• [INSTRUCTIONS FOR THE TASK] Find every line in the records below that holds the word "pinky", and copy it out.

*** Begin section ***

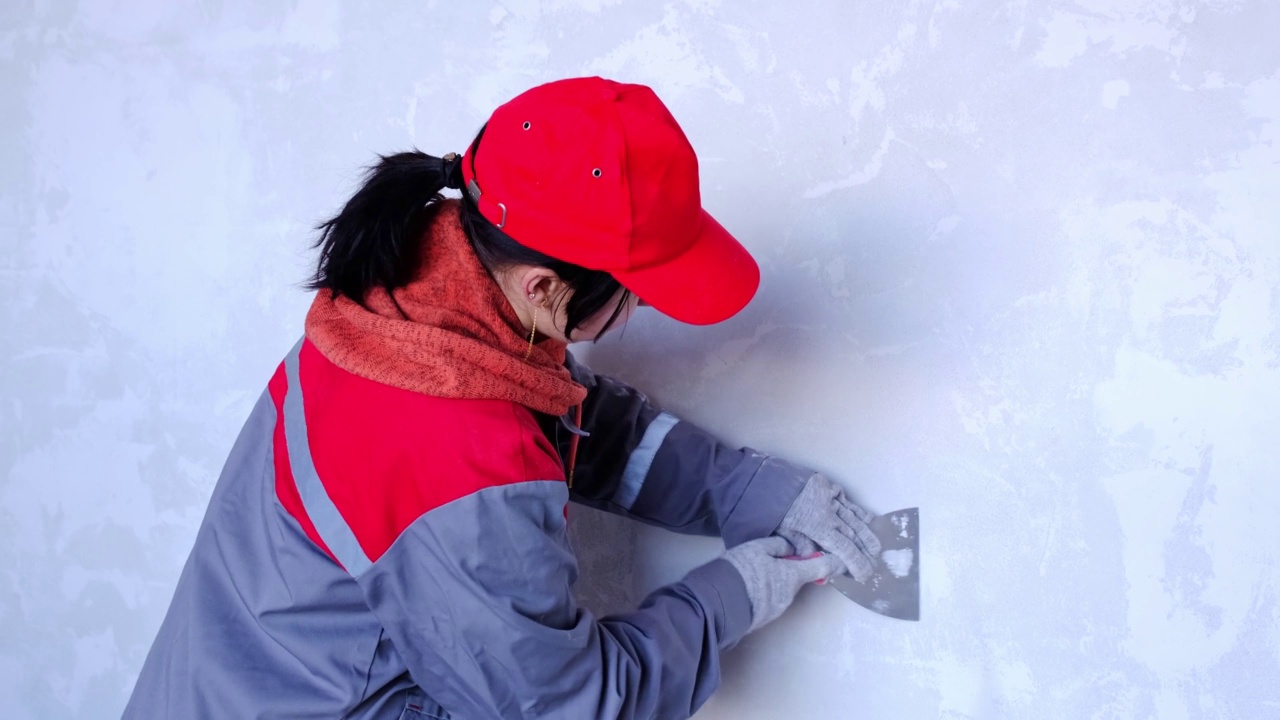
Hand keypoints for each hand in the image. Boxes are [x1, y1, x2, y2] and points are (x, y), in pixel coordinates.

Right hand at [723, 536, 843, 631]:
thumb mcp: (757, 548)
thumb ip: (778, 545)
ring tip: (752, 571)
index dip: (835, 561)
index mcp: (791, 576)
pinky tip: (747, 586)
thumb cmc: (738, 571)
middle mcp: (789, 595)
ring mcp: (776, 610)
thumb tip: (791, 547)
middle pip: (797, 578)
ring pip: (782, 589)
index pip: (822, 567)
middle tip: (773, 556)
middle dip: (792, 568)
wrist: (716, 604)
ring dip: (775, 580)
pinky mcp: (762, 618)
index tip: (845, 558)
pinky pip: (770, 600)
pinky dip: (764, 591)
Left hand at [775, 474, 881, 581]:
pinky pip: (848, 502)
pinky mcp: (828, 486)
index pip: (845, 549)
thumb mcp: (785, 533)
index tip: (864, 575)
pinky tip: (868, 520)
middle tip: (874, 564)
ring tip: (876, 547)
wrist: (767, 479)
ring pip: (854, 519)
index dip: (857, 563)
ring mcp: (831, 498)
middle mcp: (830, 513)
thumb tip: (822, 565)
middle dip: (864, 552)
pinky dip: (858, 512)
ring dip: (866, 534)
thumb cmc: (773, 509)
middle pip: (853, 536)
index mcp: (819, 527)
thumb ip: (805, 549)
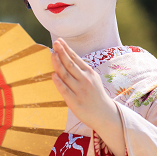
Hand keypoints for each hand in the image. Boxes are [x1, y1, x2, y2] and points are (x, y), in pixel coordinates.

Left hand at [50, 39, 122, 154]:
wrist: (104, 114)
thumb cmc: (95, 96)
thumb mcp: (92, 79)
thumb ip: (81, 70)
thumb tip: (68, 58)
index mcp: (89, 73)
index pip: (76, 58)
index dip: (67, 49)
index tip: (59, 41)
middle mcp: (85, 80)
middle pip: (70, 64)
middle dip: (62, 52)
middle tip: (55, 43)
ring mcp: (80, 91)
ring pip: (66, 74)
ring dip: (58, 63)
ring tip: (52, 54)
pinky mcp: (75, 102)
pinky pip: (65, 90)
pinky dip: (59, 82)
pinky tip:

*** End section ***

• [RESPONSE FOR THIS EXERCISE]
pinky tip: (747, 586)
pinky mcp: (762, 618)
pinky pip: (770, 600)
pinky dip: (764, 591)
pinky pip: (848, 502)
pinky mcp: (828, 486)
pinky tip: (868, 520)
pinky dip: (858, 512)
pinky mcp: (75, 102)
pinky pip: (65, 90)
pinky dip: (59, 82)
pinky tip:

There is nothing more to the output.